Il momento nero del Milan continua ad alimentare critiche e riflessioni sempre più severe. Nell’editoriale pubblicato sul Corriere dello Sport, Franco Ordine ha analizzato la crisi rossonera soffermandosi non soltanto sui risultati negativi, ma anche sul evidente calo fisico mostrato dalla squadra nelle ultime settimane.
Secondo Ordine, il Milan avrebbe smarrito completamente quella brillantezza atletica che aveva caratterizzato il girone d’andata. Un’involuzione che, a suo giudizio, chiama direttamente in causa anche lo staff tecnico, le cui responsabilità — scrive il giornalista — “non si possono nascondere”.
Il riferimento è a una squadra apparsa sempre più fragile sul piano mentale e fisico, reduce da una lunga serie di risultati deludenti e da enormi difficoltà offensive. La sensazione, evidenziata nell’editoriale, è quella di un gruppo che abbia progressivamente perso energie, sicurezza e identità nel momento più delicato della stagione.
Ordine individua poi un episodio simbolico nella recente sfida contro la Juventus: l’infortunio subito da Luka Modrić nel finale di partita.

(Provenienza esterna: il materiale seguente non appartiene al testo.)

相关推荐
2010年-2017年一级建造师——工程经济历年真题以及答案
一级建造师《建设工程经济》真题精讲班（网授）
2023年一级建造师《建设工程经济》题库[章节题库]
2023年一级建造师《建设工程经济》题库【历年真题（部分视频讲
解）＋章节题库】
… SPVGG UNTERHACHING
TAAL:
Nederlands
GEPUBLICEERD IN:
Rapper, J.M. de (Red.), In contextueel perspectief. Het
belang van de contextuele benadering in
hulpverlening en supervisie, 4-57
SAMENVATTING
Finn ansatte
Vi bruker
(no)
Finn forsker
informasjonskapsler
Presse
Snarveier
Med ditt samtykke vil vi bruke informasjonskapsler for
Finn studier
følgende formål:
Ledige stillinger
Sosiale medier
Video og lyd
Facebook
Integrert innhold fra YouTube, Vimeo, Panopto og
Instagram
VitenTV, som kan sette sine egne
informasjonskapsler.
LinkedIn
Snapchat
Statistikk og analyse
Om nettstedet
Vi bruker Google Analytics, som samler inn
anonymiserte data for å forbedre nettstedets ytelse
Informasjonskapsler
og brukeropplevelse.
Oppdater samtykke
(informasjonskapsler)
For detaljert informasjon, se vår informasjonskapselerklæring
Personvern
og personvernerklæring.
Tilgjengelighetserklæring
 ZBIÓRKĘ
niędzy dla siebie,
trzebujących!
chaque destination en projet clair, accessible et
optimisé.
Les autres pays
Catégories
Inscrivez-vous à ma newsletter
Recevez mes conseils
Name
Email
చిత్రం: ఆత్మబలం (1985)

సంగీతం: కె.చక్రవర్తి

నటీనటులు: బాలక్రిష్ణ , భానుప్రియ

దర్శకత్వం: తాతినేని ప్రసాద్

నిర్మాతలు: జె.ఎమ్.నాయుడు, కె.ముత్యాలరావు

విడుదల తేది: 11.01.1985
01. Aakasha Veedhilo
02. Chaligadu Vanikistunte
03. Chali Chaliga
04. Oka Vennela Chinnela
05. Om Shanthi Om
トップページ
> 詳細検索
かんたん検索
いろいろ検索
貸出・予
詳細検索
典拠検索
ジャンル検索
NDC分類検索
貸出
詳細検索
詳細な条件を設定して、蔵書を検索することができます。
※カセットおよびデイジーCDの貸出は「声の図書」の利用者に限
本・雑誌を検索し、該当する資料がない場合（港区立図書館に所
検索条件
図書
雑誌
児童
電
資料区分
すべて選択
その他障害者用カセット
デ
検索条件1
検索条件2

Il centrocampista croato viene descritto come “l’unica bussola” della squadra, l’uomo capace di indicare la direzione corretta in mezzo alle difficoltà.
Dopo il duro colpo subito allo zigomo sinistro dal fuoriclasse croato, secondo Ordine, il Milan avrebbe definitivamente perso equilibrio e lucidità, iniziando “a navigare al buio”. Una fotografia molto pesante dello stato attuale della squadra rossonera, sempre più contestata da tifosi e ambiente.
Le parole del giornalista si inseriscono in un clima già tesissimo attorno al club, tra risultati negativi, contestazione nei confronti della dirigenza e dubbi sempre più forti sul futuro tecnico e societario del Milan.